En la formación de la mañana la directora anunció la tragedia en frente de todo el colegio. Gina buscó a Lucas en la fila de varones, pero no lo encontró. En cambio, cruzó miradas de sorpresa con varios de sus compañeros. De camino al aula la palabra huérfano fue la que más resonó en los pasillos, acompañada de unas cuantas risotadas nerviosas. Así de crudos podían ser los chicos de quinto. Más todavía con Felipe Sabatucci a la cabeza, que los mantenía entrenados para reírse con ganas de la desgracia ajena. La tele ya se había encargado de introducirles el tema de la muerte y la orfandad, pero que estuviera pasando en la vida real, era un acontecimiento. Cuando entraron al aula, Gina lo vio a Lucas sentado donde siempre, en el banco junto al suyo. Tenía las ojeras marcadas, parecía enfermo. Por lo general era chistoso y alegre, pero ese día apenas levantó la vista de su carpeta.

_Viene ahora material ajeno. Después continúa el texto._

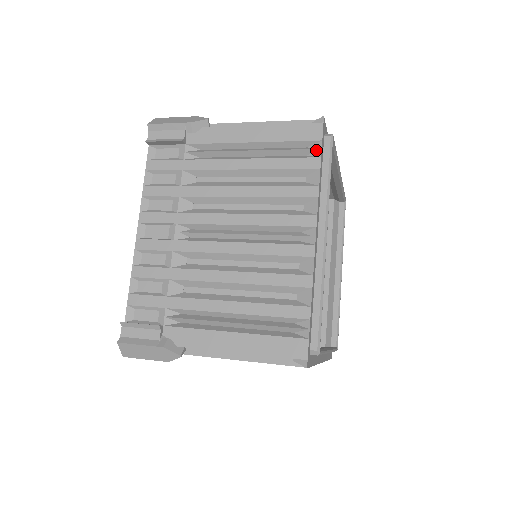
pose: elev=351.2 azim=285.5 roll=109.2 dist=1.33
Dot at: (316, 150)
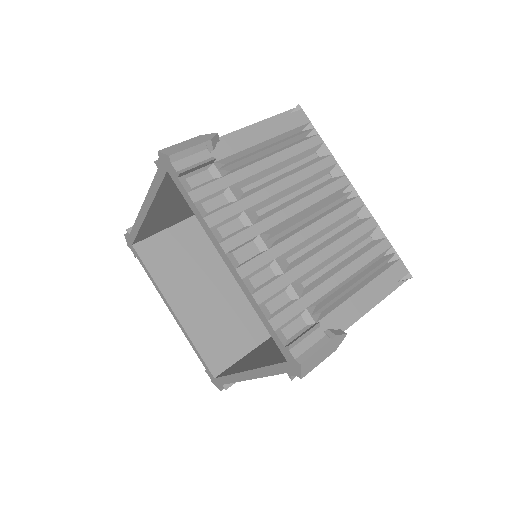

La maestra de Matemáticas consideró que la mejor forma de sobrepasar la situación era siguiendo adelante con el programa. Era una mujer rígida y seria. Mientras explicaba que las distancias del espacio se medían en tiempo, no hubo un solo chico que pudiera despegar los ojos de la nuca de Lucas. Salvo por la voz dura de la maestra, esa primera hora del lunes en el aula de quinto reinó un silencio de tumba. La necesidad de cortar con la densidad que había el aire era unánime. Cuando sonó el timbre del recreo, todos los varones salieron corriendo a los gritos. Lucas se quedó quieto en su silla.

Gina fue al kiosco y volvió al aula. Se sentó al lado de Lucas y le estiró un paquete de Pipas abierto. Lucas lo miró de reojo, dijo que no con la cabeza y abrió la boca por primera vez en el día:

—Me va a elegir a mí.

—¿Quién te va a elegir?— preguntó Gina.

—Felipe.

—No puede elegirte. Los candidatos son Cara de Moco, Gordo Llorón y Mulo de Lisiada.

—No importa. Me va a elegir a mí.

—¿Cómo sabés?

En ese momento Lucas giró la cabeza, miró a Gina a los ojos y le dijo:

—El viernes a la salida le dije Enano.

Gina se quedó dura, con una pipa a medio abrir entre los dedos y los dientes. Felipe Sabatucci tenía en sus genes el antecedente de un padre y una madre de un metro y medio de altura cada uno. La situación no le generaba expectativas muy elevadas. Quique Martins, el niño demonio de séptimo y su modelo a seguir, le dejaba en claro seguido que ese sería su talón de Aquiles de por vida. Él era muy consciente de lo que le esperaba y no podía soportarlo. No importaba cuán descansable fuera otro nominado, el que pronunciara enfrente suyo la palabra prohibida se garantizaba la condena. Todos sabían eso. Gina se quedó pensativa un momento, hasta que dijo:

—Bueno, pero se lo dijiste después de la final. A lo sumo te toca el lunes que viene…

—No, Gina. No entendés. Le dije Enano de Jardín. Y se lo dije enfrente de Poly.

Gina se atragantó con la pipa que estaba pelando y empezó a toser.

—¿Ahora entendés?— dijo Lucas, y volvió a bajar la vista hasta su carpeta.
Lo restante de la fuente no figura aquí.